Among his earliest works are Helix (1967), Klavierstück (1967) and Cello Solo (1966). Detailed descriptions of all later works are available on his website and various scores are available here. Together with Johannes Fritsch and David Johnson, whom he met whilst working with Stockhausen, he founded Feedback Studio (1969), a new-music performance centre and publishing house, which would remain his publishing outlet. From 1974 onwards Gehlhaar started researching computer-aided composition and digital sound synthesis, which would dominate the rest of this career. Gehlhaar was also a founding member of the Electro-Acoustic Music Association of Great Britain (1979) and was heavily involved in founding the British Paraorchestra, which was the first of its kind in the UK.

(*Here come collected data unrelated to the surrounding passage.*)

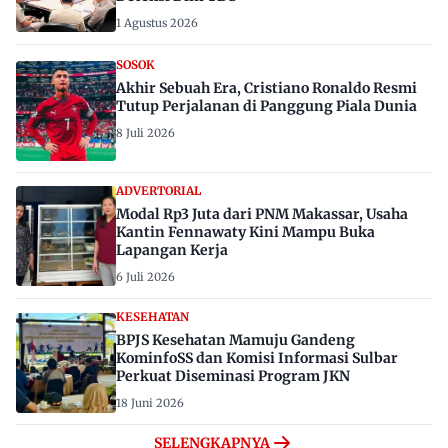
1 Agustus 2026
SOSOK
Akhir Sebuah Era, Cristiano Ronaldo Resmi
Tutup Perjalanan di Panggung Piala Dunia
8 Juli 2026
ADVERTORIAL
Modal Rp3 Juta dari PNM Makassar, Usaha
Kantin Fennawaty Kini Mampu Buka
Lapangan Kerja
6 Juli 2026
KESEHATAN
BPJS Kesehatan Mamuju Gandeng
KominfoSS dan Komisi Informasi Sulbar
Perkuat Diseminasi Program JKN
18 Juni 2026
SELENGKAPNYA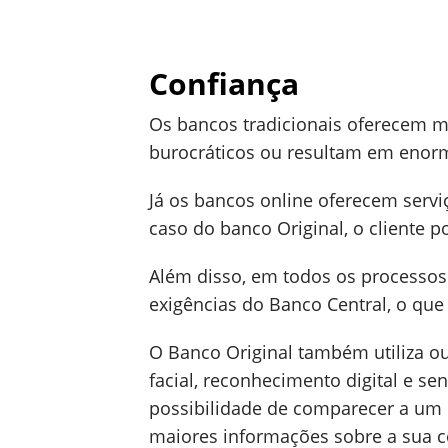
Confiança
Os bancos tradicionais oferecem mu
burocráticos ou resultam em enorm
Já os bancos online oferecem serv
caso do banco Original, o cliente p
Além disso, em todos os processos 
exigências do Banco Central, o que
O Banco Original também utiliza o
facial, reconhecimento digital e sen
possibilidade de comparecer a um 
maiores informações sobre a sua c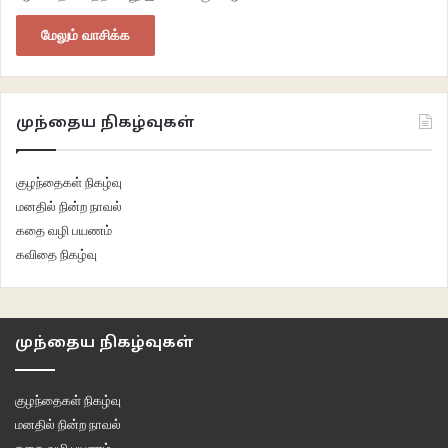
மேலும் வாசிக்க
முந்தைய நிகழ்வுகள்
குழந்தைகள் நிகழ்வு
மனதில் நின்ற நாவல்
கதை வழி பயணம்
கவிதை நிகழ்வு
முந்தைய நிகழ்வுகள்
குழந்தைகள் நிகழ்வு
மனதில் நின்ற நாவல்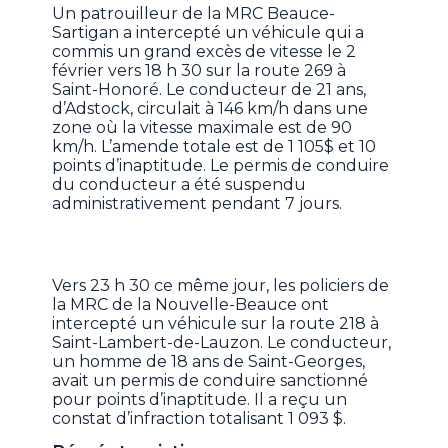
Un patrouilleur de la MRC Beauce-
Sartigan a intercepté un véhicule qui a
commis un grand excès de vitesse le 2
février vers 18 h 30 sur la route 269 à
Saint-Honoré. Le conducteur de 21 ans,
d’Adstock, circulait à 146 km/h dans une
zone où la vitesse maximale est de 90
km/h. L’amende totale est de 1 105$ et 10
points d’inaptitude. Le permis de conduire
du conducteur a été suspendu
administrativement pendant 7 jours.
Vers 23 h 30 ce même jour, les policiers de
la MRC de la Nouvelle-Beauce ont
intercepté un véhicule sur la route 218 à
Saint-Lambert-de-Lauzon. Le conducteur,
un homme de 18 ans de Saint-Georges,
avait un permis de conduire sanctionné
pour points d’inaptitude. Il a reçu un
constat d’infraction totalisant 1 093 $.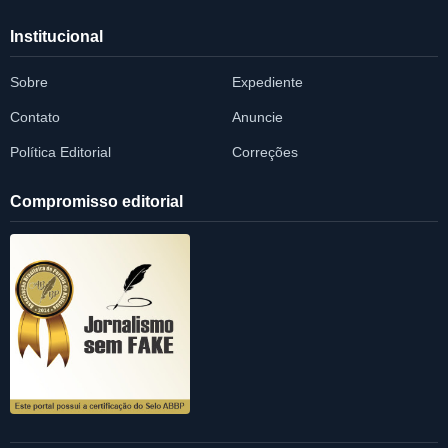
Institucional
Sobre
Expediente
Contato
Anuncie
Política Editorial
Correções
Compromisso editorial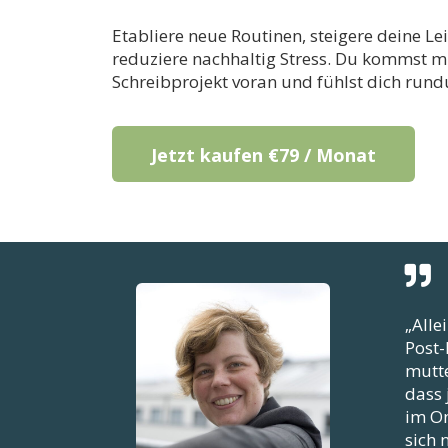
Etabliere neue Routinen, steigere deine Le
reduziere nachhaltig Stress. Du kommst m
Schreibprojekt voran und fühlst dich run
Jetzt kaufen
€79 / Monat
„Alle
Post-
mutte
dass 
im On
sich 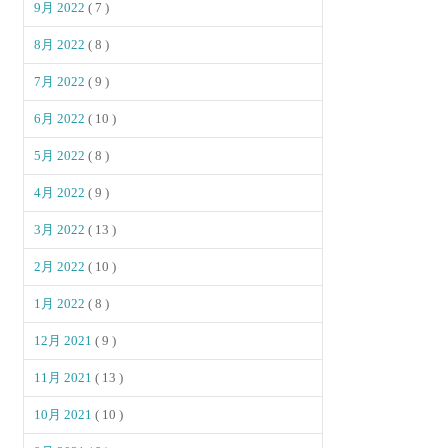
9月 2022
( 7 )
8月 2022
( 8 )
7月 2022
( 9 )
6月 2022
( 10 )
5月 2022
( 8 )
4月 2022
( 9 )
3月 2022
( 13 )
2月 2022
( 10 )
1月 2022
( 8 )
12月 2021
( 9 )
11月 2021
( 13 )
10月 2021
( 10 )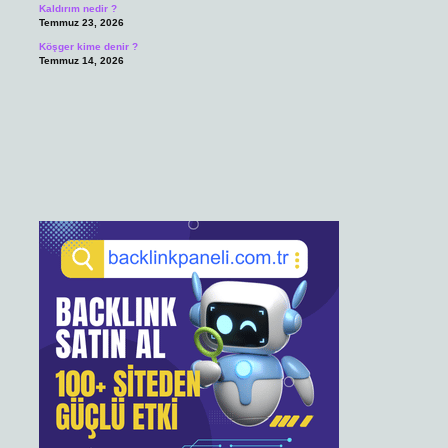
Kaldırım nedir ?
Temmuz 23, 2026
Köşger kime denir ?
Temmuz 14, 2026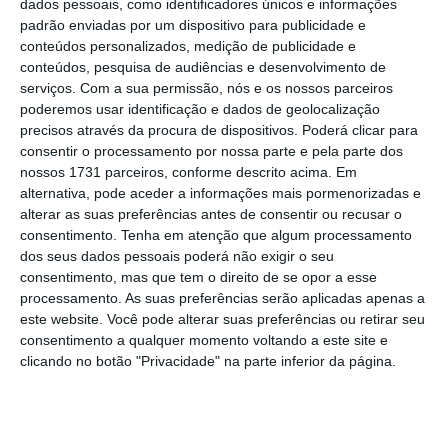
explorar quem trabalha”.
dados pessoais, como identificadores únicos e informações
padrão enviadas por um dispositivo para publicidade e
conteúdos personalizados, medição de publicidade e
conteúdos, pesquisa de audiências e desenvolvimento de
“Os partidos têm que fazer uma escolha: de
serviços.
Com a sua permissão, nós e os nossos parceiros
que lado é que estão. Eu e o meu partido
poderemos usar identificação e dados de geolocalização
nunca vacilámos, pusemos a palavra
precisos através da procura de dispositivos. Poderá clicar para
consentir o processamento por nossa parte e pela parte dos
precariedade no mapa, estivemos ao vosso
nossos 1731 parceiros, conforme descrito acima. Em
lado em todas as lutas e estamos agora, faça
alternativa, pode aceder a informações mais pormenorizadas e
chuva ou faça sol”, assegurou.
A líder do BE
alterar as suas preferências antes de consentir ou recusar o
consentimento.
Tenha em atenção que algum processamento
disse “não, obrigada” às multinacionais que se
dos seus dados pessoais poderá não exigir o seu
instalam em Portugal “para explorar
consentimento, mas que tem o direito de se opor a esse
trabalhadores, para lhes pagar abaixo do
processamento. As suas preferências serão aplicadas apenas a
este website. Você pode alterar suas preferências ou retirar seu
salário mínimo”,
defendendo que
consentimento a qualquer momento voltando a este site e
trabalhadores da Teleperformance “têm todo
clicando no botão "Privacidade" na parte inferior da página.
o direito a lutar por melhores salários” e
deixando um agradecimento a estas centenas
de pessoas por estarem a “lutar por um país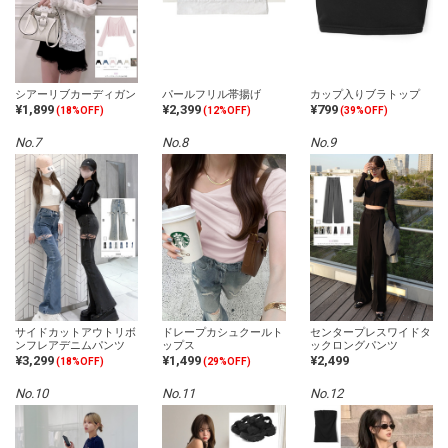
シアーリブカーディガン
パールフリル帯揚げ
カップ入りブラトップ
¥1,899
¥2,399
¥799
(18%OFF)
(12%OFF)
(39%OFF)
No.7
No.8
No.9
サイドカットアウトリボ
ドレープカシュクールト
センタープレスワイドタ
ンフレアデニムパンツ
ップス
ックロングパンツ
¥3,299
¥1,499
¥2,499
(18%OFF)
(29%OFF)
No.10
No.11
No.12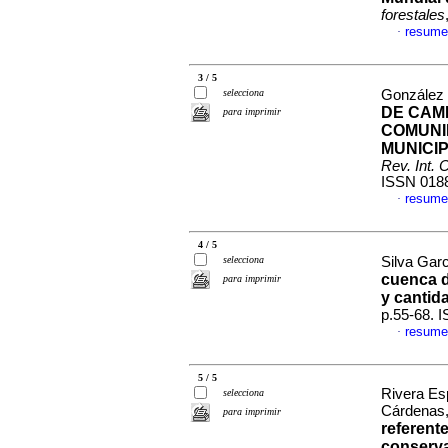
forestales
resume
·
3 / 5
selecciona
González 
DE CAMB
para imprimir
COMUNI
MUNICIP
Rev. Int.
ISSN 018
resume
·
4 / 5
selecciona
Silva Garc
cuenca d
para imprimir
y cantid
p.55-68. 
resume
·
5 / 5
Rivera Esp
selecciona
Cárdenas
para imprimir
referent
conserva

One of his most significant achievements in the field was the development of the SOUND=SPACE instrument, which was one of many new instruments he developed during his life. SOUND=SPACE is best summarised as a set of sensors set-up around an empty space, linked to a computer and synthesiser. Together, they translate the location and movement of the people within it into sounds. As such, SOUND=SPACE is an instrument that performers can play without the need for any physical contact with it. Gehlhaar himself described it as an “interactive musical environment”. SOUND=SPACE featured in various museum installations, performances and workshops. One notable use of SOUND=SPACE came through working with special needs users, often children. This video from 1984 shows SOUND=SPACE in action with a group of special needs children. In Gehlhaar’s own words “SOUND=SPACE offered many of the disabled people they worked with the first opportunity to make music freed from the awareness of their physical limitations” (Gehlhaar, 1991, p. 62). He would later go on to develop various other projects making music accessible for handicapped performers. Overall, SOUND=SPACE provided a medium for music projects in education, therapy and performance for more than two decades.
In conclusion, Gehlhaar’s work influenced many musicians and
musicologists throughout the decades. His legacy lies in his development of
instruments controlled without or with minimal touch and the provision for
people with special needs who want to perform. He worked tirelessly to provide
others with the means to express their creativity and create and perform music.
His contributions to music performance, composition and technology will be long remembered.